The three-tower Oceanwide Plaza project in Los Angeles suffered from a series of serious design issues and delays in the two years leading up to January, when work stopped, according to a lawsuit by a major subcontractor.

The concrete construction unit of San Francisco-based Webcor Builders is believed to be the biggest concrete subcontractor used on the project. It has filed a lawsuit in Los Angeles Superior Court claiming the company is owed more than $62.3 million for its work by prime contractor Lend Lease Construction, Inc. and a pair of local project entities formed by Oceanwide Holdings Co., a publicly-traded Chinese company.

Oceanwide is also developing another large project in San Francisco.

Work on the Los Angeles project, opposite the Staples Center, stopped in January and shows no sign of resuming soon.
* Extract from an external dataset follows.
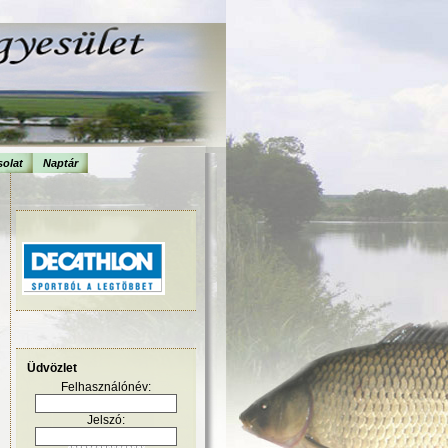
olat
Naptár
Üdvözlet
Felhasználónév:
Jelszó:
At attorney for Webcor declined comment.

In addition to tens of millions of dollars in back payments, Webcor's lawsuit also seeks to foreclose on a mechanics lien on three-tower hotel, condominium and restaurant project being built in downtown LA by Oceanwide. If successful, the foreclosure on the mechanics lien could force the sale of the property.

A spokesperson for Oceanwide has declined to comment, but the halt by the developer has been attributed to financing difficulties related to the Chinese government’s recent efforts to restrict the flow of capital outside the country.

Lend Lease also declined to comment.“During the course of the Project, Webcor encountered extensive delays to the

performance of its work, labor inefficiencies, and disruption of productivity, for which Webcor was not responsible, and incurred significant additional costs as a result thereof,” states the court complaint filed by the subcontractor.

Webcor contends problems with the project began not long after it inked a $122-million contract in mid-December, 2015.

The lawsuit contends “a late” as well as “deficient” and “incomplete” project design “caused Webcor to expend time and resources to fix work conditions, wait for the resolution of design issues and conflicts, incorporate design changes into its planned activities, perform added and changed work, and work under disruptive conditions.”

The design issues and other problems first came to a head in May 2016 when Lend Lease issued stop-work orders on the project’s three towers in order to allow for design work on the lower levels of the buildings to finish up, attorneys for Webcor contend.

Even after work resumed, Webcor said it struggled to deal with continued design changes, as “Oceanwide would make field modifications or require adjustments to Webcor’s work after it had been installed.”

“The above and other substantial impacts caused not only substantial delays to Webcor’s work, but also caused Webcor to incur significant lost labor productivity, added supervision, and excessive overtime costs,” the lawsuit contends.

Webcor’s lawsuit also alleges irregularities related to the start of construction on the project back in 2015.

In July 2015, months after construction had started, Downtown Investment, an entity through which Oceanwide was building the project, filed a deed in trust against the city-block sized downtown building site to secure financing for the project. The deed, in turn, “purports to secure an original indebtedness of Three Hundred Twenty Five Million Dollars ($325,000,000.00),” the lawsuit states, arguing the timing of the transaction and other details are “suspicious.”